** Material supplied follows **

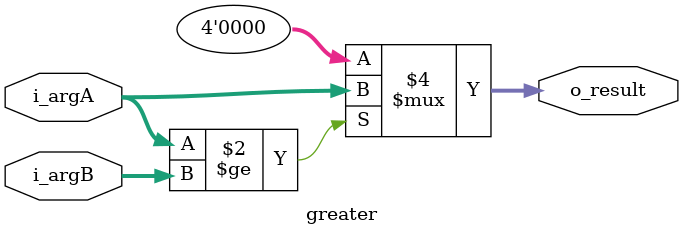
<source format=sv>
module greater (i_argA, i_argB, o_result);
    parameter NUM = 4;
    input logic [NUM-1:0]  i_argA;
    input logic [NUM-1:0]  i_argB;
    output logic [NUM-1:0]  o_result;

    always_comb 
    begin
        if (i_argA >= i_argB)
        begin
        	o_result = i_argA;
       	end
        else
        begin
        	o_result = '0;
        end
    end
endmodule

</source>
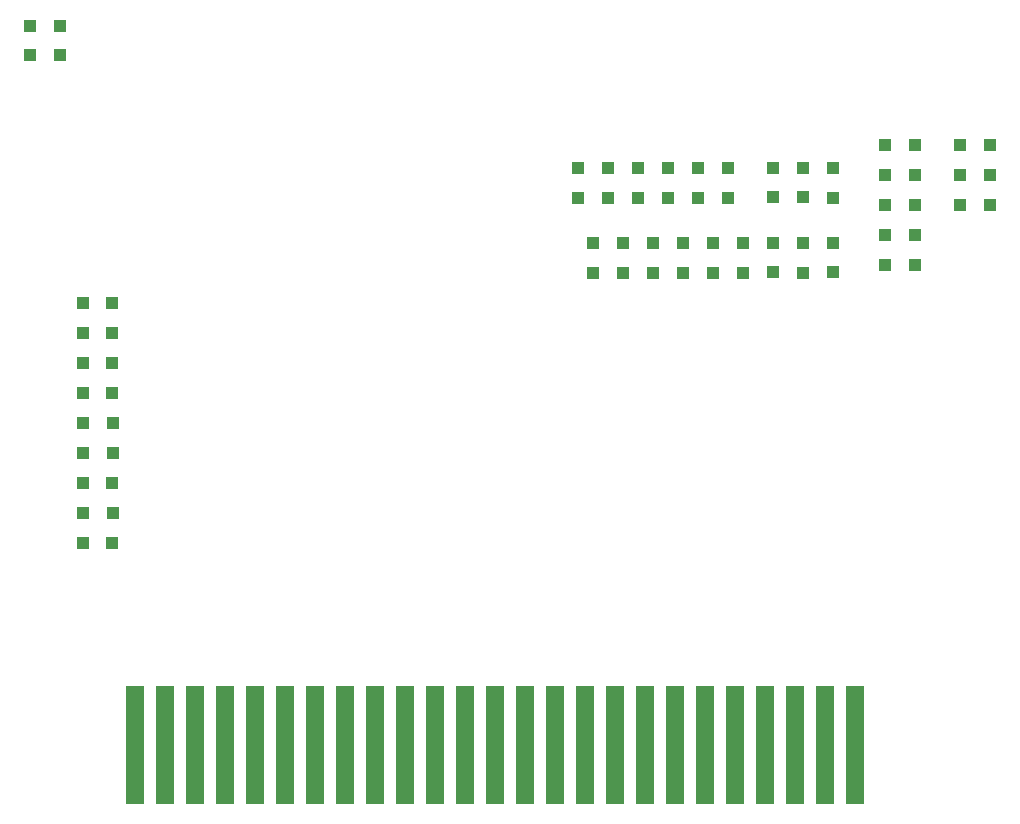
<source format=gtp>
G04 #@! TF.GenerationSoftware,KiCad,Pcbnew,(5.1.12)-1*
G04 #@! TF.CreationDate,2024-12-06T21:58:48+00:00*
G04 #@! TF.ProjectId,CPCSound,43504353-6f75-46e6-942e-6b696361645f,rev?*
G04 #@! TF.SameCoordinates,Original*
G04 #@! TF.FileFunction,Paste,Top*
G04 #@! TF.FilePolarity,Positive*
%FSLAX46Y46*%
G04 Gerber Fmt 4.6, Leading zero omitted, Abs format (unit mm)*
G04 Created by KiCad (PCBNEW (5.1.12)-1) date 2024-12-06 21:58:48*
%MOMM*%
%LPD*%
G01*
G04 APERTURE LIST*
%ADD10R,1.000000X1.000000*%
%ADD11R,1.600000X10.000000*%
G04 APERTURE END LIST*
D10*
X236220000Y-115570000D03*
X238720000Y-115570000D03*
X242590000Y-115570000D03*
X245090000Y-115570000D03*
X236240000Y-118110000D03*
X238740000Y-118110000D03*
X242590000Y-118110000D03*
X245090000Y-118110000D03*
X236240000Y-120650000D03*
X238740000Y-120650000D03*
X242570000Y-120650000D03*
X245070000Y-120650000D03*
X236240000Y-123190000D03*
X238740000Y-123190000D03*
X236240000Y-125730000D03*
X238740000Y-125730000D03*
X166370000Y-105450000D03*
X166370000Y-107950000D03*
X163830000Y-105450000D03*
X163830000Y-107950000D03*
X170775000Y-128905000D03*
X168275000Y-128905000D03*
X170775000Y-131445000D03*
X168275000Y-131445000D03*
X170775000Y-133985000D03*
X168275000Y-133985000D03*
X170775000Y-136525000D03*
X168275000Y-136525000D03*
X170815000Y-139065000D03*
X168315000Y-139065000D03*
X170815000Y-141605000D03*
X168315000Y-141605000D03*
X170775000Y-144145000D03*
X168275000Y-144145000D03*
X170815000Y-146685000D03*
X168315000Y-146685000D03*
X170795000Y-149225000D03*
X168295000Y-149225000D03*
X211455000Y-126365000D03*
X211455000Y-123865000D03*
X213995000Y-126345000D03*
X213995000Y-123845000D03*
X216535000Y-126365000D03*
X216535000Y-123865000D03*
X219075000Y-126365000D03*
X219075000Y-123865000D03*
X221615000Y-126365000D03*
X221615000Y-123865000D03*
X224155000Y-126365000D03*
X224155000Y-123865000D03*
X229235000Y-126365000D03*
X229235000Y-123865000D03*
X231775000Y-126325000D03*
X231775000Y-123825000D03*
X231775000Y-119995000D03*
X231775000Y-117495000D03*
X229235000Y-119975000D03*
X229235000Y-117475000D03*
X226695000Y-119975000D03*
X226695000Y-117475000D03*
X226695000Y-126325000D03*
X226695000Y-123825000D03*
X222885000Y-120015000D03*
X222885000Y-117515000D03*
X220345000Y-120015000D03*
X220345000Y-117515000D03*
X217805000Y-120015000D03*
X217805000Y-117515000D03*
X215265000Y-120015000D03*
X215265000Y-117515000D03*
X212725000Y-120015000D03*
X212725000Y-117515000D03*
X210185000Y-120015000D03*
X210185000Y-117515000D03*
D11*
X233680000Y-166370000D03*
X231140000Y-166370000D03*
X228600000Y-166370000D03*
X226060000Y-166370000D03*
X223520000Y-166370000D03*
X220980000Y-166370000D03*
X218440000Y-166370000D03*
X215900000Y-166370000D03*
X213360000Y-166370000D03*
X210820000Y-166370000D03*
X208280000Y-166370000D03*
X205740000Y-166370000D03*
X203200000Y-166370000D03*
X200660000Y-166370000D03*
X198120000Y-166370000D03*
X195580000Y-166370000D03*
X193040000Y-166370000D03*
X190500000Y-166370000D03*
X187960000Y-166370000D03*
X185420000Y-166370000D03*
X182880000Y-166370000D03*
X180340000Y-166370000D03*
X177800000Y-166370000D03*
X175260000Y-166370000D03*
X172720000Y-166370000D03*
M02*

</source>
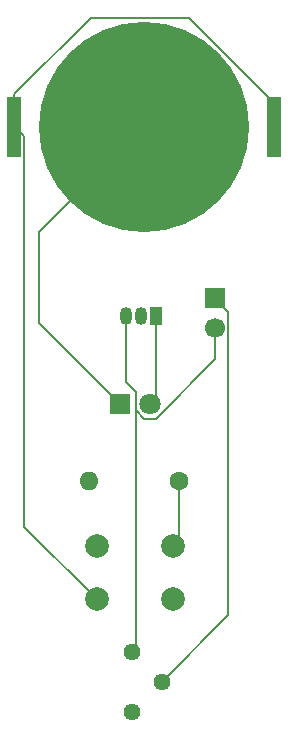
<source format=gbr>
%TF.GenerationSoftware,KiCad,Pcbnew,9.0.1*%
%TF.CreationDate,2025-04-08T16:36:56+08:00*%
%TF.ProjectId,Project2,50726f6a-6563-4743-922e-6b696361645f,rev?*%
%TF.SameCoordinates,Original*%
%TF.FileFunction,Copper,L2,Bot*%
%TF.FilePolarity,Positive*%
%FSLAX46Y46*%
G04 Gerber Fmt 4.6, Leading zero omitted, Abs format (unit mm)*
G04 Created by KiCad (PCBNEW 9.0.1) date 2025-04-08 16:36:56*
%MOMM*%
%LPD*%
G01*
G04 APERTURE LIST*
%TA.AperFunction,ComponentPad*%
%ADD10C,2.000000*%
%TD*%
%TA.AperFunction,ComponentPad*%
%ADD11R,1.800000X1.800000*%
%TD*%
%TA.AperFunction,ComponentPad*%
%ADD12C,1.800000*%
%TD*%
%TA.AperFunction,ComponentPad*%
%ADD13C,1.440000*%
%TD*%
%TA.AperFunction,ComponentPad*%
%ADD14R,1.050000X1.500000*%
%TD*%
%TA.AperFunction,ComponentPad*%
%ADD15O,1.050000X1.500000*%
%TD*%
%TA.AperFunction,ComponentPad*%
%ADD16R,1.700000X1.700000*%
%TD*%
%TA.AperFunction,ComponentPad*%
%ADD17C,1.700000*%
%TD*%
%TA.AperFunction,SMDPad,CuDef*%
%ADD18R,1.270000X5.080000*%
%TD*%
%TA.AperFunction,SMDPad,CuDef*%
%ADD19C,17.800000*%
%TD*%
%TA.AperFunction,ComponentPad*%
%ADD20C,1.600000*%
%TD*%
%TA.AperFunction,ComponentPad*%
%ADD21O,1.600000X1.600000*%
%TD*%
%TA.AperFunction,Conductor*%
%ADD22C,0.200000*%
%TD*%
G04 APERTURE END LIST*
D10*
%TO.P,SW1,1,1*%
%TO.N,Net-(R1-Pad1)*%
X29000000Y-68000000D03*
X35500000Y-68000000D03*
%TO.P,SW1,2,2*%
%TO.N,+3V0*%
X29000000Y-72500000D03*
X35500000Y-72500000D03*
%TD*%
D11*
%TO.P,D1,1,K*%
%TO.N,Earth*%
X30960000Y-56000000D03*
D12*
%TO.P,D1,2,A*%
%TO.N,Net-(D1-A)*%
X33500000Y-56000000D03*
%TD*%
D13*
%TO.P,RV1,1,1*%
%TO.N,+3V0*%
X31960000Y-82040000D03*
%TO.P,RV1,2,2*%
%TO.N,Net-(J1-Pin_1)*%
X34500000Y-79500000D03*
%TO.P,RV1,3,3*%
%TO.N,Net-(J1-Pin_2)*%
X31960000Y-76960000D03*
%TD*%
D14*
%TO.P,Q1,1,E*%
%TO.N,Net-(D1-A)*%
X34000000Y-48500000D03*
D15*
%TO.P,Q1,2,B*%
%TO.N,Net-(Q1-B)*%
X32730000Y-48500000D03*
%TO.P,Q1,3,C*%
%TO.N,Net-(J1-Pin_2)*%
X31460000Y-48500000D03*
%TD*%
D16*
%TO.P,J1,1,Pin_1*%
%TO.N,Net-(J1-Pin_1)*%
X39000000Y-47000000D03*
D17*
%TO.P,J1,2,Pin_2*%
%TO.N,Net-(J1-Pin_2)*%
X39000000Y-49540000D03*
%TD*%
D18*
%TO.P,BT1,1,+*%
%TO.N,+3V0*%
X44000000Y-32500000D03*
X22030000Y-32500000D03*
D19*
%TO.P,BT1,2,-*%
%TO.N,Earth*%
X33015000Y-32500000D03*
%TD*%
D20*
%TO.P,R1,1*%
%TO.N,Net-(R1-Pad1)*%
X36000000Y-62500000D03*
D21*
%TO.P,R1,2*%
%TO.N,Net-(Q1-B)*%
X28380000Y-62500000D03*
%TD*%
D22*
%TO.N,+3V0*%
X22851000Y-33321000D02*
X22030000Y-32500000D01*
X44000000Y-30472821D02*
X44000000Y-32500000D01*
X22030000Y-32500000D02*
X22030000Y-29760000D01*
X28491000Y-23299000D02*
X36826179Y-23299000D01*
X22851000Y-66351000D02*
X22851000Y-33321000D01*
X36826179Y-23299000D02*
X44000000Y-30472821D01*
X29000000Y-72500000D02*
X22851000Y-66351000D01*
X22030000Y-29760000D02*
X28491000Y-23299000D01*
%TO.N,Earth*%
X24115000Y-49155000D02*
X30960000Y-56000000D01*
X33015000Y-32500000D02*
X24115000Y-41400000D01*
X24115000Y-41400000D02*
X24115000Y-49155000D01*
%TO.N,Net-(J1-Pin_1)*%
X40151000Y-73849000D02*
X34500000Y-79500000D01*
X40151000Y-48151000D02*
X40151000Y-73849000D01*
X39000000Y-47000000D02*
X40151000Y-48151000D01*
%TO.N,Net-(J1-Pin_2)*%
X32299000Y-76621000D02*
X31960000Y-76960000D01*
X31460000Y-54098000D02*
X32299000Y-54937000D01*
X33002529Y-57201000D02*
X32299000Y-56497471D01*
X33997471Y-57201000D02*
X33002529Y-57201000D01*
X39000000Y-52198471D02*
X33997471Y-57201000D01*
X32299000Y-56497471D02*
X32299000Y-54937000D01*
X39000000Y-49540000D02*
X39000000Y-52198471D01*
X32299000Y-54937000D02*
X32299000Y-76621000D01*
X31460000Y-48500000D02*
X31460000Y-54098000D01*
%TO.N,Net-(R1-Pad1)*%
X36000000Y-67500000D02*
X35500000Y-68000000D01*
X36000000Y-62500000D02*
X36000000Y-67500000D01*
%TO.N,Net-(D1-A)*%
X34000000Y-55500000D02*
X33500000Y-56000000D01*
X34000000Y-48500000D02*
X34000000Y-55500000D01*
%TD*%
M02*

</source>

** End of Material supplied **

Directions for this task:
From the records above, return exactly the lines running from the one that contains "o_result = '0;" down to the one that contains "X229235000Y-119975000D03*", both included, without any pictures.

Result of the task:
        	o_result = '0;
        end
    end
endmodule

</source>
<source format=gtp>
G04 #@! TF.GenerationSoftware,KiCad,Pcbnew,(5.1.12)-1*
G04 #@! TF.CreationDate,2024-12-06T21:58:48+00:00*
G04 #@! TF.ProjectId,CPCSound,43504353-6f75-46e6-942e-6b696361645f,rev?*
G04 #@! TF.SameCoordinates,Original*
G04 #@! TF.FileFunction,Paste,Top*
G04 #@! TF.FilePolarity,Positive*
%FSLAX46Y46*%
G04 Gerber Fmt 4.6, Leading zero omitted, Abs format (unit mm)*
G04 Created by KiCad (PCBNEW (5.1.12)-1) date 2024-12-06 21:58:48*
%MOMM*%
%LPD*%
G01*
G04 APERTURE LIST*
%ADD10R,1.000000X1.000000*%
%ADD11R,1.600000X10.000000*%
G04 APERTURE END LIST*
D10*
X236220000Y-115570000D03*
X238720000Y-115570000D03*
X242590000Y-115570000D03*
X245090000Y-115570000D03*
X236240000Y-118110000D03*
X238740000Y-118110000D03*
X242590000Y-118110000D03*
X245090000Y-118110000D03*
X236240000Y-120650000D03*
X238740000Y-120650000D03*
X242570000Y-120650000D03*
X245070000Y-120650000D03*
X236240000Y-123190000D03*
X238740000Y-123190000D03*
X236240000Y-125730000D03*
X238740000Y-125730000D03*
X166370000Y-105450000D03*
X166370000Y-107950000D03*
X163830000Y-105450000D03*
X163830000Y-107950000D03*
X170775000Y-128905000D03*
X168275000Y-128905000D03*
X170775000Y-131445000D03*
X168275000Y-131445000D03*
X170775000Y-133985000D03*
X168275000Y-133985000D03*
X170775000Y-136525000D03*
X168275000Y-136525000D03*
X170815000Y-139065000D03*
X168315000Y-139065000D03*
X170815000Y-141605000D03*
X168315000Y-141605000D03*
X170775000Y-144145000D03*
X168275000Y-144145000D03*
X170815000Y-146685000D03*
X168315000Y-146685000D03*
X170795000Y-149225000D03*
X168295000Y-149225000D03*
X211455000Y-126365000D03*
X211455000Y-123865000D03*
X213995000Y-126345000D03*
X213995000Y-123845000D03*
X216535000Y-126365000D03*
X216535000Y-123865000D03*
X219075000Y-126365000D03*
X219075000Y-123865000D03*
X221615000Y-126365000D03*
X221615000Y-123865000D03*
X224155000Y-126365000D03*
X224155000Y-123865000D03*
X229235000Y-126365000D03*
X229235000Y-123865000D03*
X231775000Y-126325000D03*
X231775000Y-123825000D03*
X231775000Y-119995000D03*
X231775000Y-117495000D03*
X229235000Y-119975000D03*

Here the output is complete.